* **Provided material**
++++++++++
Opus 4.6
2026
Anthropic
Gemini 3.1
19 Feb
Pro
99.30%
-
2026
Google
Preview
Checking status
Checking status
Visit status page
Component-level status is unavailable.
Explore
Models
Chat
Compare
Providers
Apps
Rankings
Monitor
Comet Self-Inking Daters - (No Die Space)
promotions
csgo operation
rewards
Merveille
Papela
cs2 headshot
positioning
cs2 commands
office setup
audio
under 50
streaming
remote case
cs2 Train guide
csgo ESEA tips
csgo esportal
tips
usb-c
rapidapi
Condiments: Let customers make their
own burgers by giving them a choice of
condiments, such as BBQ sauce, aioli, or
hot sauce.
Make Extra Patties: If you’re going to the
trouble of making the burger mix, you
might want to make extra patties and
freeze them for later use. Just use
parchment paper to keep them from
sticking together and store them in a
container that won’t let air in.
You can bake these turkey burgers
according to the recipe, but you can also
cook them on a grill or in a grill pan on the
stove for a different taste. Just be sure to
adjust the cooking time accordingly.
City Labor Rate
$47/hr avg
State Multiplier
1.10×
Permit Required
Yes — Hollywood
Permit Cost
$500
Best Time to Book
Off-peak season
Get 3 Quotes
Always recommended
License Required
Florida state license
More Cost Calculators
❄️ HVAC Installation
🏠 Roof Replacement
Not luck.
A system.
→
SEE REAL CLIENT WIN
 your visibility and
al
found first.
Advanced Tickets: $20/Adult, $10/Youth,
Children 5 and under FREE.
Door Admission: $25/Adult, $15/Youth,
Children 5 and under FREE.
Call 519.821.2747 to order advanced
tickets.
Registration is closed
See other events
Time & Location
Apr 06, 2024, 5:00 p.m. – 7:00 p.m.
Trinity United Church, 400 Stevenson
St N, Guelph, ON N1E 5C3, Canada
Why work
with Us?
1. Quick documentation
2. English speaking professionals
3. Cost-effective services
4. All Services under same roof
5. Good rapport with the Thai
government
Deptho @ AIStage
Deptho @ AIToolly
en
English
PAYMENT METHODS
++++++++++
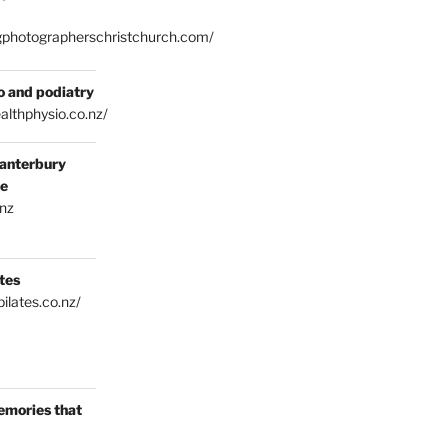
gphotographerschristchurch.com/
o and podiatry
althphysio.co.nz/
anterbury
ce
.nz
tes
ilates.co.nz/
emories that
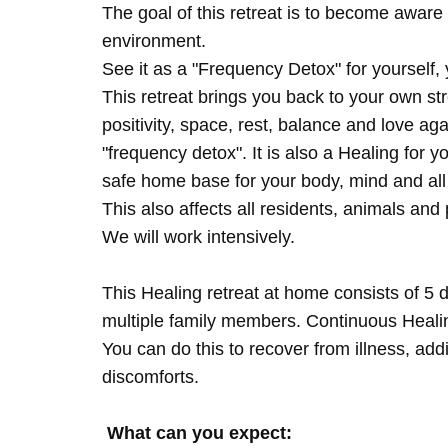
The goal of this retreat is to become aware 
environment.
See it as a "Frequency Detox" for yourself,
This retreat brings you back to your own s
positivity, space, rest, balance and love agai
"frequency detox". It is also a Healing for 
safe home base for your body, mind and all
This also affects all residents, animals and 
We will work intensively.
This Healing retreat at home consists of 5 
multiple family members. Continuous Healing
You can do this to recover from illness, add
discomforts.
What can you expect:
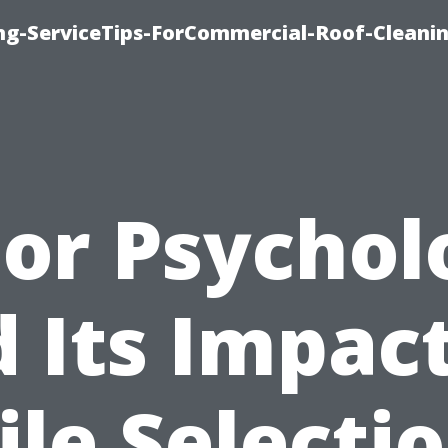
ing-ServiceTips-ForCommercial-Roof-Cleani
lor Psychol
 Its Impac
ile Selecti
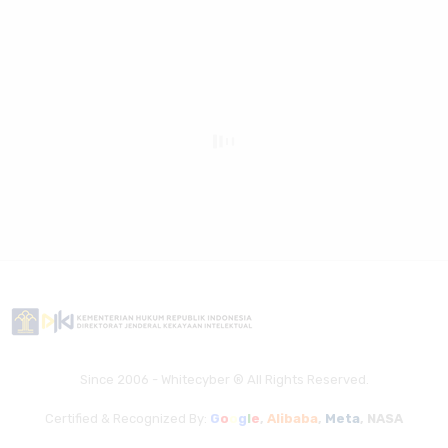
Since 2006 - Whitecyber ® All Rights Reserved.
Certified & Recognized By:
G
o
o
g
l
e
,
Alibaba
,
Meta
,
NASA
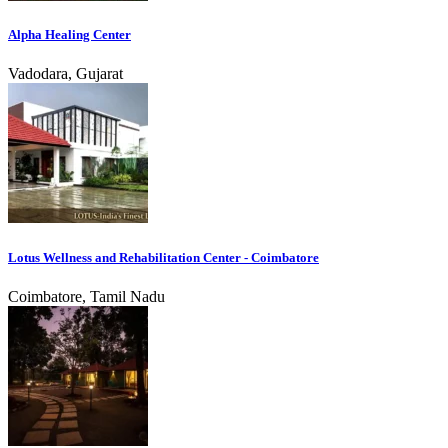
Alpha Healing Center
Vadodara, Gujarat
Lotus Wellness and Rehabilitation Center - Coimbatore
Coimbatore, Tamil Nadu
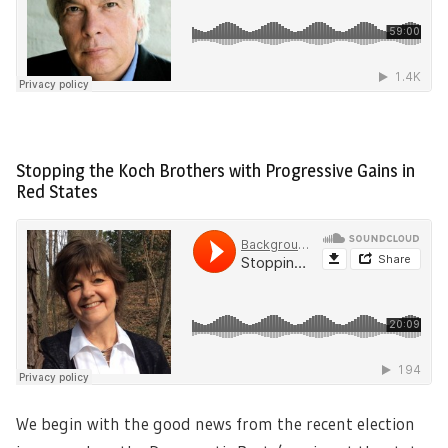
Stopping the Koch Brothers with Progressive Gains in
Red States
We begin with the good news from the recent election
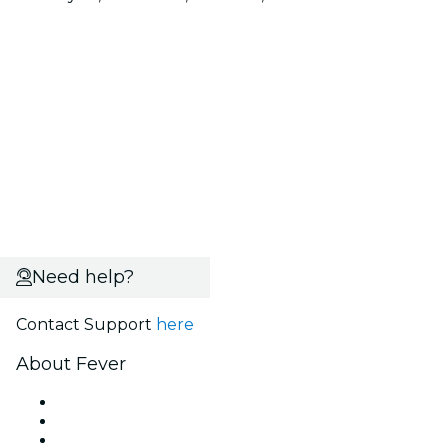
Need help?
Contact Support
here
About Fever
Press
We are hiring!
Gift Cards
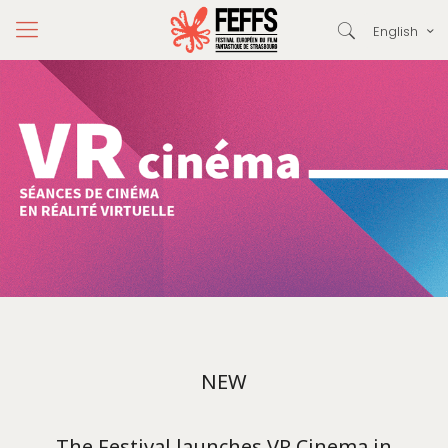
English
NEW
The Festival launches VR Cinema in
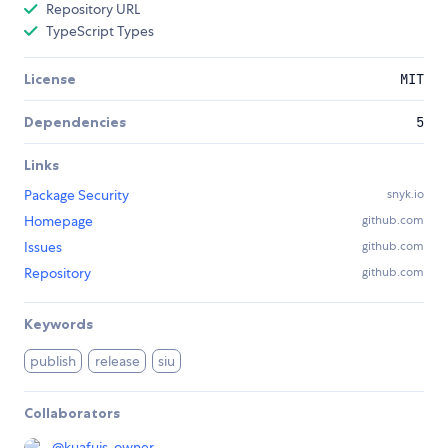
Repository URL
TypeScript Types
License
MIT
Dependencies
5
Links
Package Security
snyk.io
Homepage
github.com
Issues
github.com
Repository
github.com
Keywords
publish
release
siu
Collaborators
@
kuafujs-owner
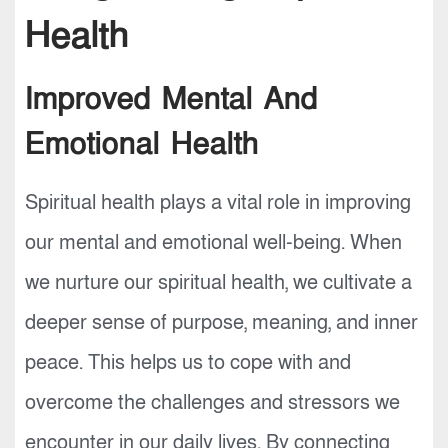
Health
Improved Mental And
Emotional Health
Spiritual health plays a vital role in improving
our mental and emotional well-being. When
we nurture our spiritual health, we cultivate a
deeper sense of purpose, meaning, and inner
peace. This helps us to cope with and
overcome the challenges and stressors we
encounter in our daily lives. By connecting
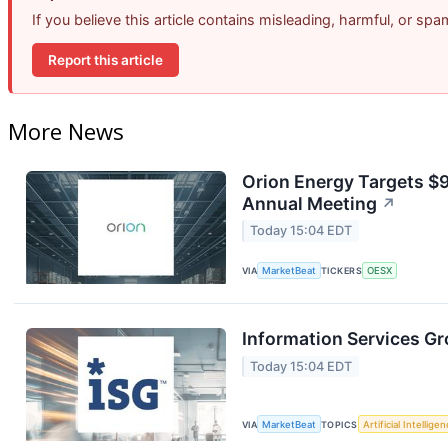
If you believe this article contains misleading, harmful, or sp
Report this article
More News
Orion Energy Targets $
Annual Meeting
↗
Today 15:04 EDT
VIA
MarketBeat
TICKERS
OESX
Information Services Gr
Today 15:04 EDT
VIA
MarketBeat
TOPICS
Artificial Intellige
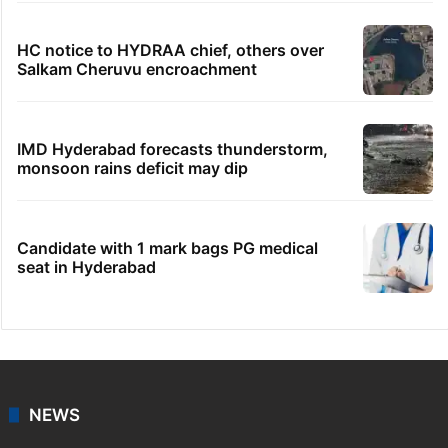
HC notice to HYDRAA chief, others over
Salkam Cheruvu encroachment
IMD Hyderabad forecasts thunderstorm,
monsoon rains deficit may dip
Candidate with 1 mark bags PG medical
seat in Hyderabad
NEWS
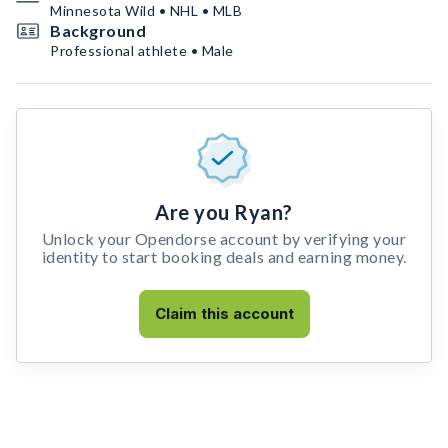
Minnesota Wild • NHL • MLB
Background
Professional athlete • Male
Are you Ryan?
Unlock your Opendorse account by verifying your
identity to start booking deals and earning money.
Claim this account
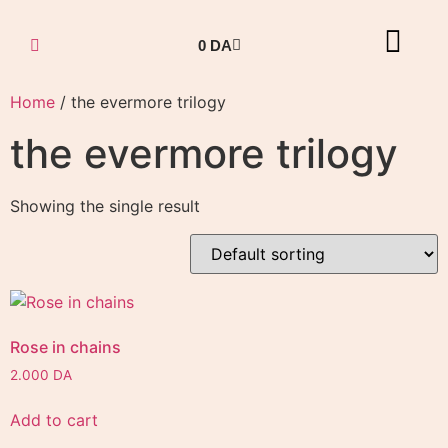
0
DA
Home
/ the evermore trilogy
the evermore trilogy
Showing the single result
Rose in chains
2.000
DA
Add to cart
++++++++++
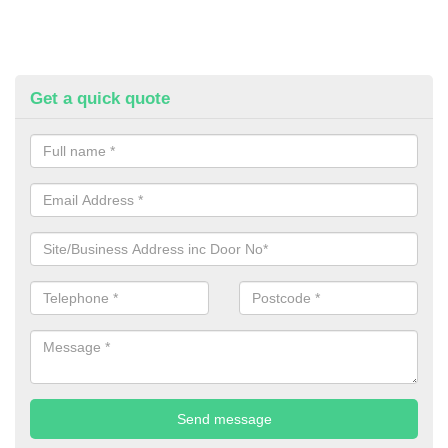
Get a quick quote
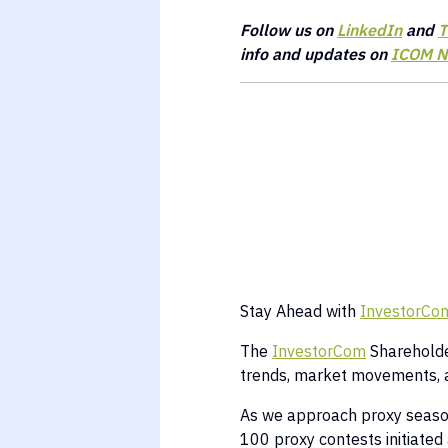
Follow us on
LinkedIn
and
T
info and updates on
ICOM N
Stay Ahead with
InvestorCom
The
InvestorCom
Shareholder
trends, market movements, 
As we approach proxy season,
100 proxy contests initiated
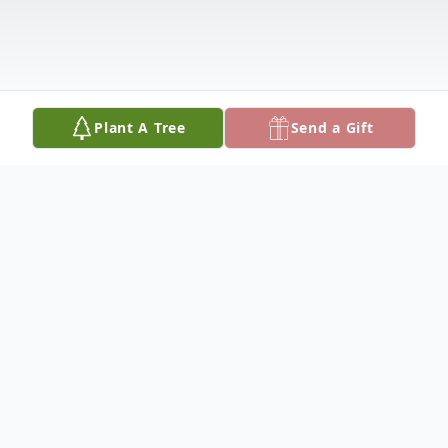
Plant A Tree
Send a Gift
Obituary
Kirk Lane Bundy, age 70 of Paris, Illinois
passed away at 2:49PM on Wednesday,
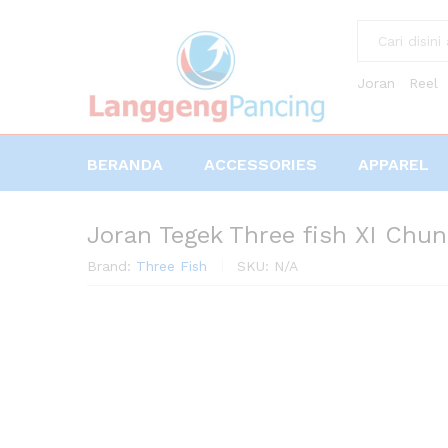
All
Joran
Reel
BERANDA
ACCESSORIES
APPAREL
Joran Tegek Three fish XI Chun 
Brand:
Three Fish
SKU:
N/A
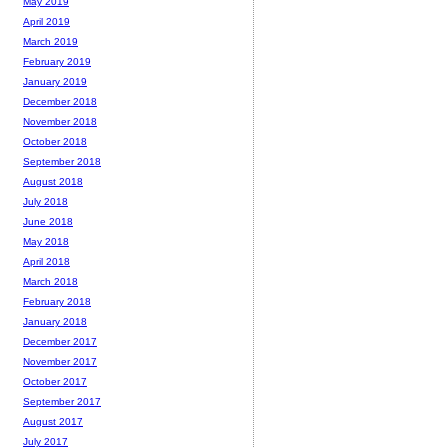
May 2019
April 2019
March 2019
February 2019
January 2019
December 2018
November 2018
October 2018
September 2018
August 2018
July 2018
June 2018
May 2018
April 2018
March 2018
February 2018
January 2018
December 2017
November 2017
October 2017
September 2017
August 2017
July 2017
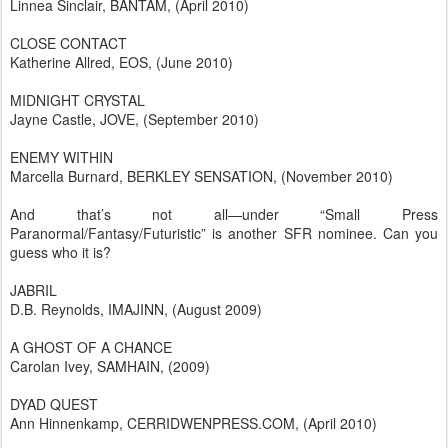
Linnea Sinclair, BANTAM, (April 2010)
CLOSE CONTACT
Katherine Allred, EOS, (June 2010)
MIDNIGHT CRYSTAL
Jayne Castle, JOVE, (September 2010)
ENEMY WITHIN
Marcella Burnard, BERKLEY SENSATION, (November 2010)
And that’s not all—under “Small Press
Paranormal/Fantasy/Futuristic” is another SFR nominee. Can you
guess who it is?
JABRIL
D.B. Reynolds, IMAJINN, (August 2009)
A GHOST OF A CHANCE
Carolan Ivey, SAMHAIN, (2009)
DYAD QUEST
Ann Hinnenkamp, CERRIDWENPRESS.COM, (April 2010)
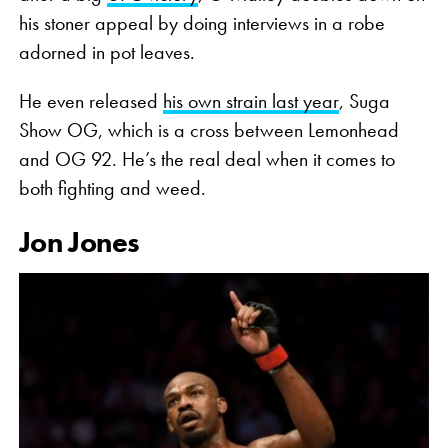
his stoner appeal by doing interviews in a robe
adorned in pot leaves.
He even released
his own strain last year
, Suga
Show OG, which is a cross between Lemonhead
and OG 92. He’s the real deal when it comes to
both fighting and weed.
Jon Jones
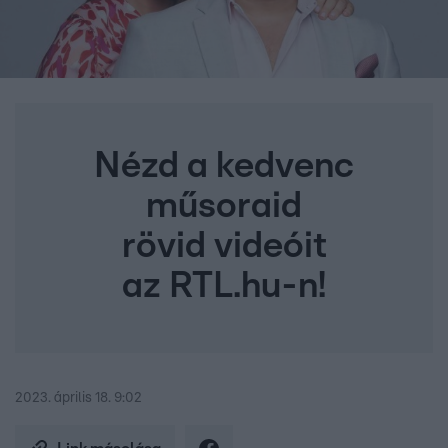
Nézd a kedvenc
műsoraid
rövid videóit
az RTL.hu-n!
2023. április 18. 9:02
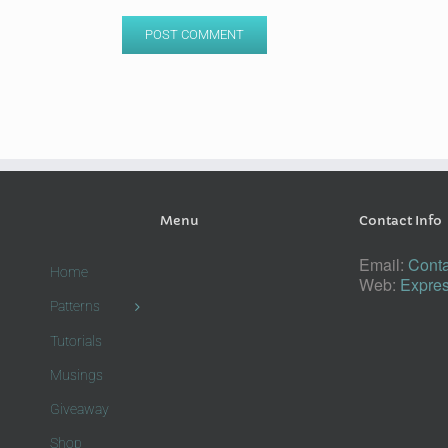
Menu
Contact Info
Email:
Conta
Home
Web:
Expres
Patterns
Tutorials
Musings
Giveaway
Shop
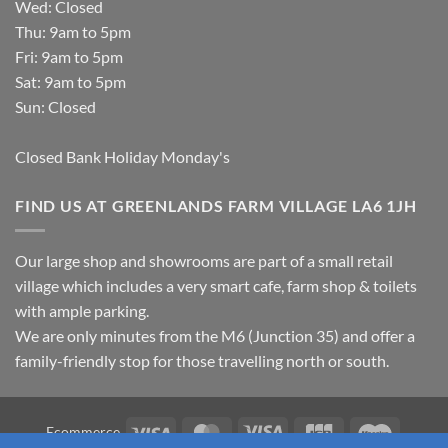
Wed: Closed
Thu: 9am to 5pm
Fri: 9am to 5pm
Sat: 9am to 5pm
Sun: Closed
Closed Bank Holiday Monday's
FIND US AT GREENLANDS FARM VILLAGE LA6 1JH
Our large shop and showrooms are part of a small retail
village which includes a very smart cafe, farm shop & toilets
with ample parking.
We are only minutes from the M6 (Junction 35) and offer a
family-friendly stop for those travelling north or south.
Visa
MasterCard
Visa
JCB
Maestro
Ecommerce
++++++++++
* **How to complete this task**
Give again the stretch of lines above from the one with "Candidate with 1 mark bags PG medical" through the one with "identity to start", both ends kept, and copy no pictures.

* **Exercise result**
Candidate with 1 mark bags PG medical
seat in Hyderabad
NEWS
Minnesota Wild • NHL • MLB
Background
Professional athlete • Male
Are you Ryan?
Unlock your Opendorse account by verifying your
identity to start booking deals and earning money.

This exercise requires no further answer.